Scientific classification
- Kingdom: Animalia
- Phylum: Chordata
- Class: Reptilia
- Clade: Archosauria
- Clade: Pseudosuchia
- Clade: Crocodylomorpha
- Clade: †Notosuchia
- Family: †Notosuchidae
- Genus: †Notosuchus Woodward, 1896
- Species: N. terrestris Woodward, 1896 (type); N. lepidus Saez, 1957;

= Notosuchus =

Extinct genus of reptiles

Notosuchus (/noʊtəˈsuːkəs/; 'southern crocodile') is an extinct genus of South American notosuchian crocodyliforms. It was terrestrial, living approximately 85 million years ago in the Santonian stage of the Late Cretaceous.

== Description ==
Its fossilised remains have been found in the Bajo de la Carpa Formation in Patagonia, Argentina. First named in 1896, Notosuchus was the first known notosuchian. The type species is N. terrestris. A second species, N. lepidus, was named in 1957.

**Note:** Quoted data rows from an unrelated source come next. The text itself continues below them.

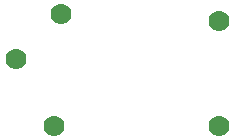
<source format=gbr>
G04 EasyPC Gerber Version 21.0.3 Build 4286 *
G04 #@! TF.Part,Single*
G04 #@! TF.FileFunction,Soldermask,Bot *
G04 #@! TF.FilePolarity,Negative *
%FSLAX35Y35*%
%MOIN*%
G04 #@! TA.AperFunction,WasherPad*
%ADD17C,0.07000*%
X0Y0D02*
D02*
D17*
X72750Y157750D03*
X85250Y135250D03*
X87750Y172750D03*
X140250Y135250D03*
Y170250D03*
X0Y0D02*
M02*

</source>
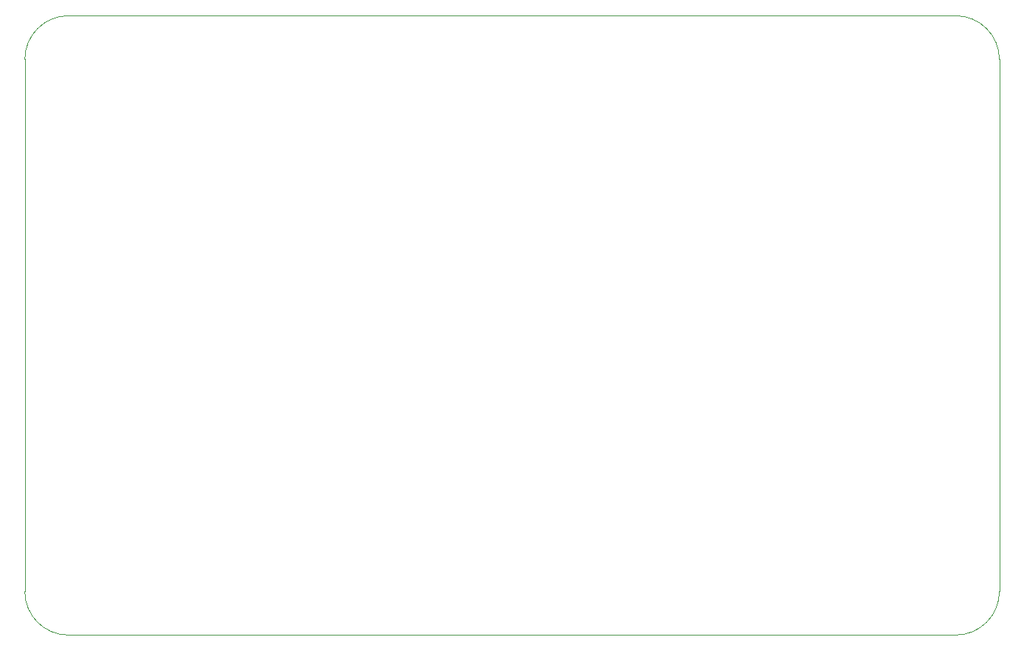
<source format=gbr>
G04 #@! TF.GenerationSoftware,KiCad,Pcbnew,7.0.1*
G04 #@! TF.CreationDate,2023-04-19T15:00:59-05:00*
G04 #@! TF.ProjectId,binary_clock,62696e61-7279-45f6-936c-6f636b2e6b69,rev?*
G04 #@! TF.SameCoordinates,Original*
G04 #@! TF.FileFunction,Profile,NP*
%FSLAX46Y46*%
G04 Gerber Fmt 4.6, Leading zero omitted, Abs format (unit mm)*
G04 Created by KiCad (PCBNEW 7.0.1) date 2023-04-19 15:00:59*
%MOMM*%
%LPD*%
G01*
G04 APERTURE LIST*
G04 #@! TA.AperFunction,Profile*
%ADD10C,0.100000*%
G04 #@! TD*
G04 APERTURE END LIST*
D10*
X190580000Y-137160000D02*
G75*
G03*
X195580000Y-132160000I0J5000000D01*
G01*
X195580000Y-71040000D02*
X195580000Y-132160000D01*
X88820000Y-66040000D02*
X190580000Y-66040000D01*
X83820000Y-132160000D02*
X83820000Y-71040000D01*
X83820000Y-132160000D02*
G75*
G03*
X88820000Y-137160000I5000000J0D01*
G01*
X190580000Y-137160000D02*
X88820000Y-137160000D01*
X88820000Y-66040000D02*
G75*
G03*
X83820000Y-71040000I0J-5000000D01*
G01*
X195580000Y-71040000D02*
G75*
G03*
X190580000Y-66040000I-5000000J0D01*
G01*
M02*

</source>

A paper published in 2008 by Fiorelli and Calvo described new remains of the type species N. terrestris. In it, the authors suggested that the skull would have supported a short trunk, or "hog's snout" as well as fleshy upper and lower lips. The anteriorly directed nares and the absence of a bony nasal septum (which presumably indicates cartilaginous tissue serving its place) provide evidence for a trunk-like snout, while striations on the surface of the nasal bones and the lower jaw most likely acted as attachment points for the nasolabial muscles and the depressor muscle, respectively. Additionally, the authors suggested that a lateral rim on the dentary as well as numerous aligned neurovascular foramina are evidence of soft cheek-like muscular tissue. The function of the trunk was likely used for searching for food by sniffing the ground in a manner similar to extant suids and peccaries, while the cheeks would aid in mastication by preventing food loss. A re-description of the skull material has since lent evidence toward minimal soft-tissue enhancement to the snout of Notosuchus.

The dentition of N. terrestris were heterodont and consisted of incisiform, caniniform, and molariform teeth. The teeth of N. terrestris had exceptionally thick cementum compared to other crocodylomorphs. They also had thick enamel, much like baurusuchids. Their teeth grew slowly, as evidenced by the lines of von Ebner found in their dentine.